In an age where Unicode has existed for over two decades, it should be commonplace by now. Indeed, many popular programming languages, such as C#, Java, and now C++ (as mentioned above) support it.

Did you read the rest of the thread discussing the characters allowed to see why it really is a WTF? I guess it seems reasonable to support other encodings, but allowing weird characters in identifiers is just asking for trouble. I wouldn't accept any code like that in any project I had a say over. Allowing weird characters in string literals makes a ton of sense. Allowing weird characters in identifiers is trouble.

@MiffTheFox said:

The whole point of my post was to point out that the OP apparently considers Unicode to be a WTF, and ironically suggest concern that the code page system is being (was) deprecated.

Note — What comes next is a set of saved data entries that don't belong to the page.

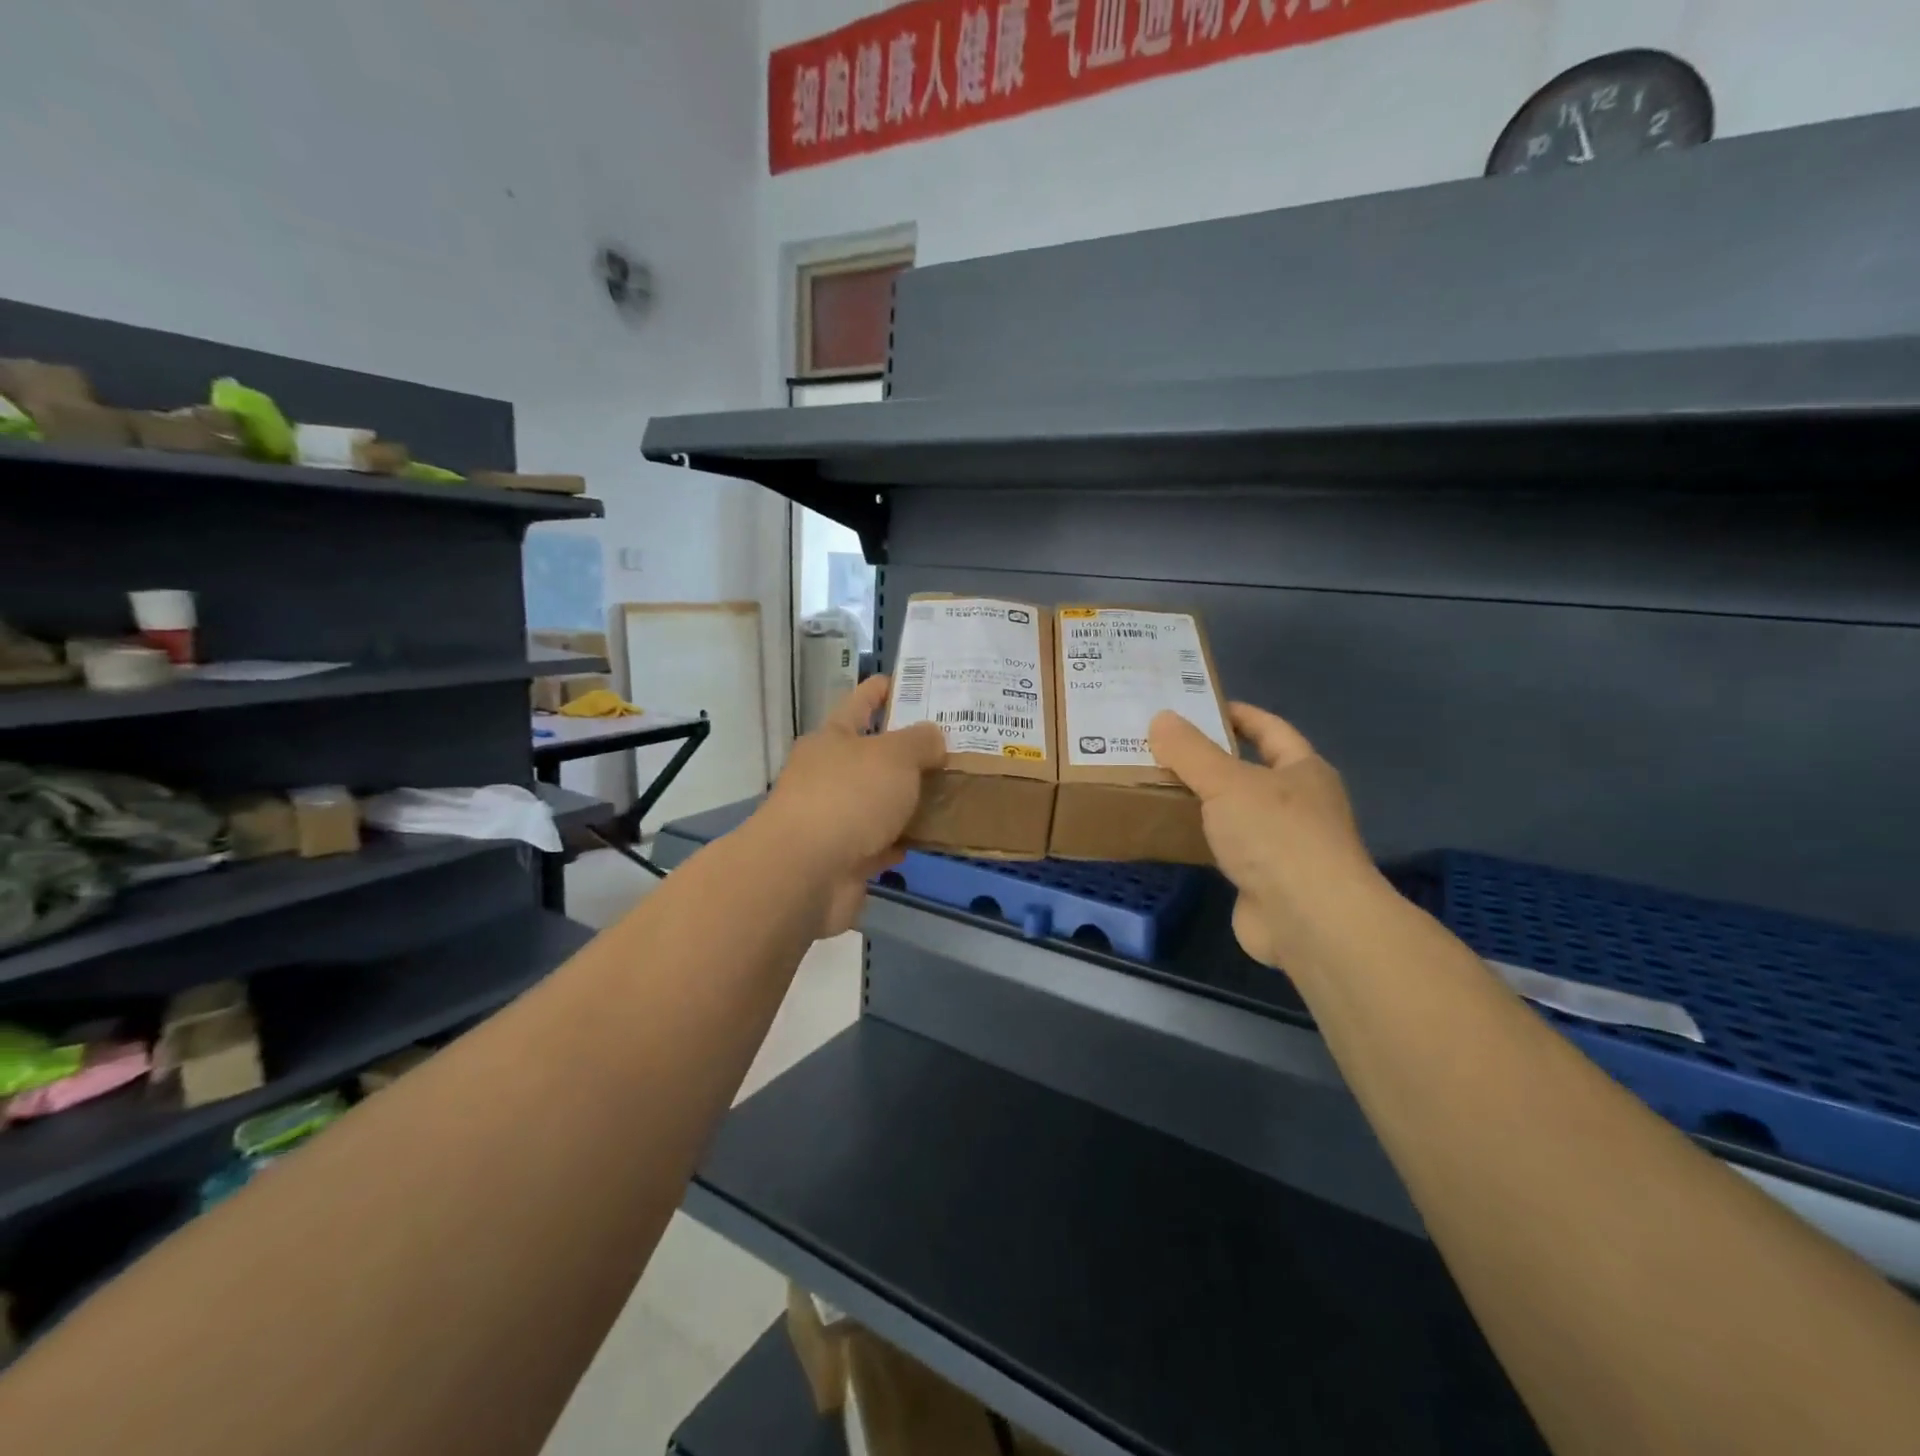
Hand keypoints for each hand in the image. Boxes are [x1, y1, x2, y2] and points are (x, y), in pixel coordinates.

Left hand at [758, 675, 945, 937]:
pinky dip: (898, 841)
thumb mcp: (894, 756)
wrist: (806, 873)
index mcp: (832, 739)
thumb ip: (919, 742)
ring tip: (948, 792)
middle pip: (870, 756)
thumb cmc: (848, 797)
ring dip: (904, 800)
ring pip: (876, 802)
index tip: (903, 681)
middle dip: (904, 752)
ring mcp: (832, 819)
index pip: (858, 704)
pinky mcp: (841, 859)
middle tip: (948, 745)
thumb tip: (932, 737)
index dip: (879, 690)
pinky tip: (925, 839)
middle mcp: (827, 775)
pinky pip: (878, 843)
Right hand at [1149, 703, 1376, 967]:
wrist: (1309, 920)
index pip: (1270, 729)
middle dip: (1211, 760)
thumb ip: (1191, 751)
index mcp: (1304, 771)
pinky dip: (1203, 839)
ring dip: (1205, 802)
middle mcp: (1300, 804)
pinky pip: (1228, 849)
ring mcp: (1285, 846)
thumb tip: (1160, 718)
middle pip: (1251, 771)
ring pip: (1237, 812)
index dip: (1238, 714)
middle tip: (1162, 748)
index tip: (1198, 707)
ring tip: (1157, 786)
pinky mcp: (1266, 881)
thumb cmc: (1276, 835)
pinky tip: (1172, 834)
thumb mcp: (1227, 782)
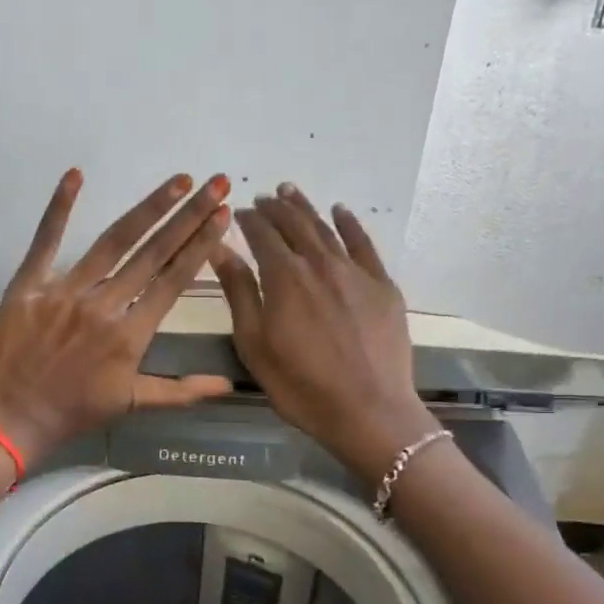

I think his point was that using ambiguous code points in code is stupid, although blakeyrat would say that I'm making shit up at this point.

error

@boomzilla said:

I think his point was that using ambiguous code points in code is stupid, although blakeyrat would say that I'm making shit up at this point.

How do you know what he would say? Did you infer it? Stop making shit up!

boomzilla

@joe.edwards said:

How do you know what he would say? Did you infer it? Stop making shit up!

Of course not. That's way too much work. I just type whatever my shoulder aliens tell me to type. Get out of your timepod already and join the Century of the Anchovy.

devjoe

@boomzilla said:

I wouldn't accept any code like that in any project I had a say over. Allowing weird characters in string literals makes a ton of sense. Allowing weird characters in identifiers is trouble.

I hope somebody writes a C++11 program for the OMGWTF2 contest where all the identifiers are named using parenthesized number characters, Futhark runes, emoticon symbols, or playing card symbols, etc.

I feel morally obligated to post something on﹡ this thread, considering my signature …

﹡ in? to?

da_Doctah

@Zecc said:

I feel morally obligated to post something on﹡ this thread, considering my signature …

Maybe you could have a word with boomzilla about his cool woodpecker medicine sig.

Hatshepsut

@devjoe said:

Of course, in this instance, you really can't, because the ( and ) are not allowed in variable names, while ⒄ is.

Unfortunately we've had to put my latest project on hold until the Unicode Consortium pull their collective finger out and define the character (178472).

silverpie

@devjoe said:

When I said Unicode was TRWTF I meant because it has characters like ⒄. What, you can't just type (17) like the rest of us? Of course, in this instance, you really can't, because the ( and ) are not allowed in variable names, while ⒄ is.

Like a lot of seeming strangenesses in Unicode, this one is explained by East Asian vertical text, where it may be necessary to have the entire ⒄ in one cell (vertical text follows a grid-like structure).

ekolis

So are they implying that East Asians can't count higher than 20?